The problem: Below is a block of entries; repeat exactly the lines starting at the line that contains "and eventually delete" and ending at the line that contains "All code examples", both included.

(Source records)
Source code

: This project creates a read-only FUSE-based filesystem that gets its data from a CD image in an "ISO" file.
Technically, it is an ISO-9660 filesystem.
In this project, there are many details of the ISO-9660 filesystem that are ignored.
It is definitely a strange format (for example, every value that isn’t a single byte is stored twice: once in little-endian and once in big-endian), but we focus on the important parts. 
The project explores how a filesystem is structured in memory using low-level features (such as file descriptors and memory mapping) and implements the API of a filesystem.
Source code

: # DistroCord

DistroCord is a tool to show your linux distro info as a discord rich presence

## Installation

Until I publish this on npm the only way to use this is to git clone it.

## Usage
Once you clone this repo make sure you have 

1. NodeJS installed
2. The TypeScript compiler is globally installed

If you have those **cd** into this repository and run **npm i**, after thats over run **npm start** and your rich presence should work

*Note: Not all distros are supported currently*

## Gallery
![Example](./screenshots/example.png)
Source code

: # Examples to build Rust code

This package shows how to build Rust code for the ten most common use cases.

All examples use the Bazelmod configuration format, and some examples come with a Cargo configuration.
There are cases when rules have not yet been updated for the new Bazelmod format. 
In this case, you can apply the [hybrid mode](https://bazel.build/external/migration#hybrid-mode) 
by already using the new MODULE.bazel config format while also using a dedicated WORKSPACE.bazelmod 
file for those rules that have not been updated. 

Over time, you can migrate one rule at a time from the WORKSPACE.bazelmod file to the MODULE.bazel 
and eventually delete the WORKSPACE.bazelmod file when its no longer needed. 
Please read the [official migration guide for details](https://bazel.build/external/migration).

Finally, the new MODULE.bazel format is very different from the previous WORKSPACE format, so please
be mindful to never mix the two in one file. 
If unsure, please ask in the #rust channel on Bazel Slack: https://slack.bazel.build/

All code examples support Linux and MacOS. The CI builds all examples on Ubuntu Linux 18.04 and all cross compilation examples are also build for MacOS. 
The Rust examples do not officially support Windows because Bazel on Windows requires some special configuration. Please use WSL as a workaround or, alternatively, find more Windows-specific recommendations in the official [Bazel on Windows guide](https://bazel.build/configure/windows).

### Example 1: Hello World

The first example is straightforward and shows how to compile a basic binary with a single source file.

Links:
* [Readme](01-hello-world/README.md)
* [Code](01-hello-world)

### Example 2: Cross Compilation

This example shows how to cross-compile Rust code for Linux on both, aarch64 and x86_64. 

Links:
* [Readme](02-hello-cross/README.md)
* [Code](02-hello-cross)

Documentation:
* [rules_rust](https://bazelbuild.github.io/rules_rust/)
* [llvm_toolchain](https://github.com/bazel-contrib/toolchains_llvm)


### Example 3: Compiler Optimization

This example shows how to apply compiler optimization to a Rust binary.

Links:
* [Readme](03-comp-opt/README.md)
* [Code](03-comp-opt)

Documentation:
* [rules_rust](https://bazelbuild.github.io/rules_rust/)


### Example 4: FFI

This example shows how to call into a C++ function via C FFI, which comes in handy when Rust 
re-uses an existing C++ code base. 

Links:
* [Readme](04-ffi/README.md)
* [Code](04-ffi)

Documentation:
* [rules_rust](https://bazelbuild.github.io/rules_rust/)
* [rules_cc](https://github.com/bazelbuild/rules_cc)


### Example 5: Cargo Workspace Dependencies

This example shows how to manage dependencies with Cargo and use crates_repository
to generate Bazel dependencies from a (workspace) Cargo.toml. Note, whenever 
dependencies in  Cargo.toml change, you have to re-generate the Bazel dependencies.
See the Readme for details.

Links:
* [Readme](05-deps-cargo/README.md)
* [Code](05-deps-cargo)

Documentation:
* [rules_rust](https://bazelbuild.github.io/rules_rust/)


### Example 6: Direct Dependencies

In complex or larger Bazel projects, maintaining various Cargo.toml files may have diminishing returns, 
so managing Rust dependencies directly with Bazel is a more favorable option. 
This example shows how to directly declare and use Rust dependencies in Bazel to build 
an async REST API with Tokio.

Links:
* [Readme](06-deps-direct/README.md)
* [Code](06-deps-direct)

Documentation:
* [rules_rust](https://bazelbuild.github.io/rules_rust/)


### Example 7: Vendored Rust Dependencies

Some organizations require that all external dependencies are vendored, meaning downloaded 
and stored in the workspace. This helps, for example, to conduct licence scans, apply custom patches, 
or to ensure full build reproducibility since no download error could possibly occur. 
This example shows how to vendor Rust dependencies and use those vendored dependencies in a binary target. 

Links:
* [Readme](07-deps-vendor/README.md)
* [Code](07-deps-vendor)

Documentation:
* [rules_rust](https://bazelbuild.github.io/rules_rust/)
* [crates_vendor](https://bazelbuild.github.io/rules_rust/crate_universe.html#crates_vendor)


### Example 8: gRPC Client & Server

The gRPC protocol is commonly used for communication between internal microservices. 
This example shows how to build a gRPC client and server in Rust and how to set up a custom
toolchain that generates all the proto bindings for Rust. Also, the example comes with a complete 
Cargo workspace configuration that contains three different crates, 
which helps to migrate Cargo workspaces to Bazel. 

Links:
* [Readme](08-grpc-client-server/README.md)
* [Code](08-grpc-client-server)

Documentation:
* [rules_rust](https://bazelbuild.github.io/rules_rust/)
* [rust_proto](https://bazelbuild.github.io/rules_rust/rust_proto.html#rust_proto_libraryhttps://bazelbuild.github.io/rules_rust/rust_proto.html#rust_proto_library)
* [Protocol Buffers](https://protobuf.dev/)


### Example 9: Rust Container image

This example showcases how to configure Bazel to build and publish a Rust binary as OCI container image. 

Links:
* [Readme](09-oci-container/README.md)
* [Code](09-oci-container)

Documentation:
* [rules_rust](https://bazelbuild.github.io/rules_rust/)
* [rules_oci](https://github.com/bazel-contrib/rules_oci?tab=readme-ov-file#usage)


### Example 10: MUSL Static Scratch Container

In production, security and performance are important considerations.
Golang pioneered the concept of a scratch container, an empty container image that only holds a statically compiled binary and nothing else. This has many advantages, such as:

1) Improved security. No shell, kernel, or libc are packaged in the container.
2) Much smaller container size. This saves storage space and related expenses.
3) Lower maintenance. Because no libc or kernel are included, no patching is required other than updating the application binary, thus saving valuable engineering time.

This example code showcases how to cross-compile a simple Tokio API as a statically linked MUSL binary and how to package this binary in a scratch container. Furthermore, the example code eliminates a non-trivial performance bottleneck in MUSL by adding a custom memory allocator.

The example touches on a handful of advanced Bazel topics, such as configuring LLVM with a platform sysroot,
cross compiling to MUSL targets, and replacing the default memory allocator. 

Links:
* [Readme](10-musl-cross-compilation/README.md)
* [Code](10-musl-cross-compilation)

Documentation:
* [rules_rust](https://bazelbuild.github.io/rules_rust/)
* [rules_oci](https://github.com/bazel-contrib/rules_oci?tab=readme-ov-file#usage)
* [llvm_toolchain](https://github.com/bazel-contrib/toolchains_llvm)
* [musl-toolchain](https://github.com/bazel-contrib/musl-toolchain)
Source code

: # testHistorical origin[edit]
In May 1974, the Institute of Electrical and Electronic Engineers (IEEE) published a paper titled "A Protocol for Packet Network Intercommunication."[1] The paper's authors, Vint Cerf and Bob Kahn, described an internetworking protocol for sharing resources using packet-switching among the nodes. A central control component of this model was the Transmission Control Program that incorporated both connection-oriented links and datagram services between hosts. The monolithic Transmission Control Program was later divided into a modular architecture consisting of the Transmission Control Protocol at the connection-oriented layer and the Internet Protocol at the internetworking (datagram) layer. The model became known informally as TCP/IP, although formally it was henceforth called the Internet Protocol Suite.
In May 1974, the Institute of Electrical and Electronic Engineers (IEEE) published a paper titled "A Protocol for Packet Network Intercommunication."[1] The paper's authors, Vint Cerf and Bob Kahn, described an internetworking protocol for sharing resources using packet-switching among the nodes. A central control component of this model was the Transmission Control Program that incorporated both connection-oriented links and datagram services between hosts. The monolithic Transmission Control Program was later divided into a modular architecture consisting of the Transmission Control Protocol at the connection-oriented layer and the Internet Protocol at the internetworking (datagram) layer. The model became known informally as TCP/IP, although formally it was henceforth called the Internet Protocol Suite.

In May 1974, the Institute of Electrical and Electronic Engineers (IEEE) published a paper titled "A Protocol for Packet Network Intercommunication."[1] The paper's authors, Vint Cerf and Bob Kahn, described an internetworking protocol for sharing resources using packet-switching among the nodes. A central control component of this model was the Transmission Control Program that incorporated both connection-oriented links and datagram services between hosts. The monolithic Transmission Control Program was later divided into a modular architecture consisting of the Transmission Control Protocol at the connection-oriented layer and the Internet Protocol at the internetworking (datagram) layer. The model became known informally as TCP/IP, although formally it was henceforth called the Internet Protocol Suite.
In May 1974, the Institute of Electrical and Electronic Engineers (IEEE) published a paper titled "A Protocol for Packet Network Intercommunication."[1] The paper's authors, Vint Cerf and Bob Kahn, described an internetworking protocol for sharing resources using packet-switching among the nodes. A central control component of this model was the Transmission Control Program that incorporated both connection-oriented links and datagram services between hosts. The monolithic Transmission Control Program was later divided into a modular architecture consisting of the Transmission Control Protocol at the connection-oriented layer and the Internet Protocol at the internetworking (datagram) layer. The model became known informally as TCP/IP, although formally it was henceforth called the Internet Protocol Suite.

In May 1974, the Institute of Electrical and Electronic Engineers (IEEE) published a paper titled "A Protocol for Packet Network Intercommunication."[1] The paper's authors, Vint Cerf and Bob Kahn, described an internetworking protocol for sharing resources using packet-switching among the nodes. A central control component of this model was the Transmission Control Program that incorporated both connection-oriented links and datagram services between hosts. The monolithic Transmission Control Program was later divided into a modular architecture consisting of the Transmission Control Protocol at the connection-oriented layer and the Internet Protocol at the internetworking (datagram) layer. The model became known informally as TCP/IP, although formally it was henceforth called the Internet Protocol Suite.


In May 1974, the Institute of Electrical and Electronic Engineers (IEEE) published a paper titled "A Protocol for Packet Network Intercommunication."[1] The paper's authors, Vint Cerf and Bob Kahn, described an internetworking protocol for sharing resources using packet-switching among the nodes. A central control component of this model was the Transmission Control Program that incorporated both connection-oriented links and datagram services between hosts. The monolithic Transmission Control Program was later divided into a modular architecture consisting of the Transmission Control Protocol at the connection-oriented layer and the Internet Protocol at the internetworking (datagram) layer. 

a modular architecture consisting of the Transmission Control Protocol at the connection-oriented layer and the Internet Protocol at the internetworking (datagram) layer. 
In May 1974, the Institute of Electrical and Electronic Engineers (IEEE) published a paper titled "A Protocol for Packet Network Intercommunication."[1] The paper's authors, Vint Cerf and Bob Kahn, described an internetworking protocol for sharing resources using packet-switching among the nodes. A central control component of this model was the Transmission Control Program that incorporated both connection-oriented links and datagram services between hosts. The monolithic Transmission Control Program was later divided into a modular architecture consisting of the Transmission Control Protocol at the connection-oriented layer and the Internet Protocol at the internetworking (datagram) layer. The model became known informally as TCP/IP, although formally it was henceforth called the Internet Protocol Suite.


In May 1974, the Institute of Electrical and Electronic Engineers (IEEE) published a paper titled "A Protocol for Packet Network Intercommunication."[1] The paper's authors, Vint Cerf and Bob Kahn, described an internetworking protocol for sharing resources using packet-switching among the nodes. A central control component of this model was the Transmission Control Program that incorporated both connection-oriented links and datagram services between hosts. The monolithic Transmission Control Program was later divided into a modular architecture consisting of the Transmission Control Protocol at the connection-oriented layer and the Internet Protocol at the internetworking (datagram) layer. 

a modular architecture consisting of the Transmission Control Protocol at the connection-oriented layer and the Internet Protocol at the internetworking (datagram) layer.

Response for this exercise:
and eventually delete the WORKSPACE.bazelmod file when its no longer needed. 
Please read the [official migration guide for details](https://bazel.build/external/migration).

Finally, the new MODULE.bazel format is very different from the previous WORKSPACE format, so please
be mindful to never mix the two in one file. 
If unsure, please ask in the #rust channel on Bazel Slack: https://slack.bazel.build/

All code examples support Linux and MacOS. The CI builds all examples on Ubuntu Linux 18.04 and all cross compilation examples are also build for MacOS. 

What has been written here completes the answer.